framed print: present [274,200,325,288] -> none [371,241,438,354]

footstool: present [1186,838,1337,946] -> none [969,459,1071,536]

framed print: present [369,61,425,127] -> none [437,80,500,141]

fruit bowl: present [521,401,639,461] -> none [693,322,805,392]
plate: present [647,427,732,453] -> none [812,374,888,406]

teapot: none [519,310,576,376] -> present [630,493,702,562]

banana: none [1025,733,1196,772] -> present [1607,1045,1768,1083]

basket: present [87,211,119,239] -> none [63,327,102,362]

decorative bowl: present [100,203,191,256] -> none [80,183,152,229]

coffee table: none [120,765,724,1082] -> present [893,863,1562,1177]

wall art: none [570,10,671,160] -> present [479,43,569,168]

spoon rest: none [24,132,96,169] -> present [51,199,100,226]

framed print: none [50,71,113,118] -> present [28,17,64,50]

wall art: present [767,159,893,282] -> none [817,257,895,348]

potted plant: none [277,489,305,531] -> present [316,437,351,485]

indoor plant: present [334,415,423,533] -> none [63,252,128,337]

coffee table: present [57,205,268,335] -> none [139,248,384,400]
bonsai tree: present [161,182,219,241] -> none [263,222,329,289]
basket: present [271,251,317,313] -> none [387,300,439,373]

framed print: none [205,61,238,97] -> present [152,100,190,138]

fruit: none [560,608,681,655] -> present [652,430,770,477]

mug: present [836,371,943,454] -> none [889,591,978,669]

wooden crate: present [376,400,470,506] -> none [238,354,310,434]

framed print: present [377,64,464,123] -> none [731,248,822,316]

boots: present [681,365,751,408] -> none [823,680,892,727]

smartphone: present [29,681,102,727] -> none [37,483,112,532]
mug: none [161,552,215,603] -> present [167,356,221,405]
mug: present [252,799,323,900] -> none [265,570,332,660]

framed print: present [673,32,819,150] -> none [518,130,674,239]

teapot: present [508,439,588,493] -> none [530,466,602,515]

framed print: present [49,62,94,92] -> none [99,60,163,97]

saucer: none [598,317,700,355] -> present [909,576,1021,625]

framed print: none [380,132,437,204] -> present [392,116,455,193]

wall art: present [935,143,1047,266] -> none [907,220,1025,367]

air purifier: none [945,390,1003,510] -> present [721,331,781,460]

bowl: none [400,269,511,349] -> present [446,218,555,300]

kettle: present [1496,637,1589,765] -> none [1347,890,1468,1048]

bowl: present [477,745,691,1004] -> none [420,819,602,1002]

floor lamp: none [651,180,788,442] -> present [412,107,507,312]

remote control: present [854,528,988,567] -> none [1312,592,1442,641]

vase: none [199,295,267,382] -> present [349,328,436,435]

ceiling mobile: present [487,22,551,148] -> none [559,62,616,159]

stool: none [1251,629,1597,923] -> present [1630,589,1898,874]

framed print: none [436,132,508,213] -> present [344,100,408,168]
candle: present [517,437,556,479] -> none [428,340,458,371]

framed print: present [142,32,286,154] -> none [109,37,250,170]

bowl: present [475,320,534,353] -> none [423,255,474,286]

**Task statement:**
What do the lines above say from the one containing "mug: present [836,371,943,454]" down to the one containing "mug: present [252,799,323,900]"? Return them exactly, both end lines included, and only them.

**Finished exercise:**
mug: present [836,371,943,454] -> none [889,591,978,669]

wooden crate: present [376,400,470,506] -> none [238,354,310,434]

framed print: present [377,64,464,123] -> none [731,248,822,316]

boots: present [681,365,751,408] -> none [823,680,892,727]

smartphone: present [29,681,102,727] -> none [37,483,112,532]
mug: none [161,552,215,603] -> present [167,356,221,405]
mug: present [252,799,323,900] -> none [265,570,332,660]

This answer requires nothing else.